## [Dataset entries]
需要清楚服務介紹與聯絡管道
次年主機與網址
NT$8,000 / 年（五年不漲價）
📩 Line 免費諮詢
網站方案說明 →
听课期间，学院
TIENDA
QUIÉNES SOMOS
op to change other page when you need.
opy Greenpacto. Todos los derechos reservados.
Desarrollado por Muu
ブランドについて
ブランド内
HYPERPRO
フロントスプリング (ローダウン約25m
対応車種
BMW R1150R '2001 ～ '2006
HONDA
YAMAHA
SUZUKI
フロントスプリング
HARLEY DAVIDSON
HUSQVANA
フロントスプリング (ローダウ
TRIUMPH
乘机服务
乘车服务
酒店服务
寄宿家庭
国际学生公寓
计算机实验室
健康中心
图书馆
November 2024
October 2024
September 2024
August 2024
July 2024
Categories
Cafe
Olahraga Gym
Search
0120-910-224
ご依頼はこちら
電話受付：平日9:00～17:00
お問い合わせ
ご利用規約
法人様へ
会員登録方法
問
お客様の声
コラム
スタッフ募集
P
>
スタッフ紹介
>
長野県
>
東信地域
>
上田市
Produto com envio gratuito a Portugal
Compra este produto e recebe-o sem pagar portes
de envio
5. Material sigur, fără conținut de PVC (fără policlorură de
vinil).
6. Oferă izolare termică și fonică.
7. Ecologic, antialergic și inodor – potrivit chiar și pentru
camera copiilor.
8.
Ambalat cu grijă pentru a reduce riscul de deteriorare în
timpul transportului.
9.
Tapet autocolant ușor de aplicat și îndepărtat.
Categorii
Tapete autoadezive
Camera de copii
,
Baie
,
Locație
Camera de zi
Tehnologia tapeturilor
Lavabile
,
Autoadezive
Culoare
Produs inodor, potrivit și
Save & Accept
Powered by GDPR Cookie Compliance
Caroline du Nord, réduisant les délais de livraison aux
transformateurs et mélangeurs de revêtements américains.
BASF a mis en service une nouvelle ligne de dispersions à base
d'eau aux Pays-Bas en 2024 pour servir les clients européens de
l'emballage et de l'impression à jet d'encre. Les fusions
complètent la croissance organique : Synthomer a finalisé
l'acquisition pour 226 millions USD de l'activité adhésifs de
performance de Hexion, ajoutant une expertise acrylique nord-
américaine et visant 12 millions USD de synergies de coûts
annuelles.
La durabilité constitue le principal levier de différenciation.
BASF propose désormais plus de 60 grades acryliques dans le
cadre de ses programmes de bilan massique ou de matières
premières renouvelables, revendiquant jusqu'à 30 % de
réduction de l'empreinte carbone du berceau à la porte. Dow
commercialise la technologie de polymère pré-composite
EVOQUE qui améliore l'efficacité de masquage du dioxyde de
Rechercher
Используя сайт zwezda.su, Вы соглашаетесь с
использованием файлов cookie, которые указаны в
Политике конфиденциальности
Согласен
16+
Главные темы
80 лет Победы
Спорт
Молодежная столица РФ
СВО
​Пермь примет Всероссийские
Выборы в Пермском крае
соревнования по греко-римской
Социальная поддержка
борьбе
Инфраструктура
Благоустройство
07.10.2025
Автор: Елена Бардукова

## [Work to complete]
Down to the last line, repeat the data exactly.

## [Solution for this task]
需要清楚服務介紹與聯絡管道
次年主機與網址
NT$8,000 / 年（五年不漲價）
📩 Line 免費諮詢
網站方案說明 →
听课期间，学院
TIENDA
QUIÉNES SOMOS
op to change other page when you need.
opy Greenpacto. Todos los derechos reservados.
Desarrollado por Muu
ブランドについて
ブランド内
HYPERPRO
フロントスプリング (ローダウン約25m
対応車種
BMW R1150R '2001 ～ '2006
HONDA
YAMAHA
SUZUKI
フロントスプリング
HARLEY DAVIDSON
HUSQVANA
フロントスプリング (ローダウ
TRIUMPH
乘机服务
乘车服务
酒店服务
寄宿家庭
国际学生公寓
计算机实验室
健康中心
图书馆
November 2024
October 2024
September 2024
August 2024
July 2024
Categories
Cafe
Olahraga Gym
Search
0120-910-224
ご依頼はこちら
電話受付：平日9:00～17:00
お問い合わせ
ご利用規約
法人様へ
会員登録方法
問
お客様の声
コラム
スタッフ募集
P
>
スタッフ紹介
>
長野県
>
東信地域
>
上田市
Produto com envio gratuito a Portugal
Compra este produto e recebe-o sem pagar portes
de envio
5. Material sigur, fără conținut de PVC (fără policlorură de
vinil).
6. Oferă izolare termică și fonică.
7. Ecologic, antialergic și inodor – potrivit chiar și pentru
camera copiilor.
8.
Ambalat cu grijă pentru a reduce riscul de deteriorare în
timpul transportului.
9.
Tapet autocolant ușor de aplicat și îndepărtat.
Categorii
Tapete autoadezive
Camera de copii
,
Baie
,
Locație
Camera de zi
Tehnologia tapeturilor
Lavabile
,
Autoadezive
Culoare
Produs inodor, potrivit și
Save & Accept
Powered by GDPR Cookie Compliance
Caroline du Nord, réduisant les délais de livraison aux
transformateurs et mélangeurs de revêtements américains.
BASF a mis en service une nouvelle ligne de dispersions à base
d'eau aux Pays-Bas en 2024 pour servir les clients européens de
l'emballage et de l'impression à jet d'encre. Les fusions
complètent la croissance organique : Synthomer a finalisé
l'acquisition pour 226 millions USD de l'activité adhésifs de
performance de Hexion, ajoutant une expertise acrylique nord-
américaine et visant 12 millions USD de synergies de coûts
annuelles.
La durabilité constitue le principal levier de différenciation.
BASF propose désormais plus de 60 grades acryliques dans le
cadre de ses programmes de bilan massique ou de matières
premières renouvelables, revendiquant jusqu'à 30 % de
réduction de l'empreinte carbone du berceau à la porte. Dow
commercialise la technologie de polymère pré-composite
EVOQUE qui améliore l'efficacité de masquage du dioxyde de
Rechercher
Используя сайт zwezda.su, Вы соглашаетесь с
использованием файлов cookie, которые указаны в
Политике конфиденциальности
Согласен
16+
Главные темы
80 лет Победы
Спорт
Молодежная столица РФ
СВО
​Пермь примет Всероссийские
Выборы в Пермском крае
соревнования по греко-римской
Социальная поддержка
борьбе
Инфраструктура
Благоустройство
07.10.2025
Автор: Елена Бардукова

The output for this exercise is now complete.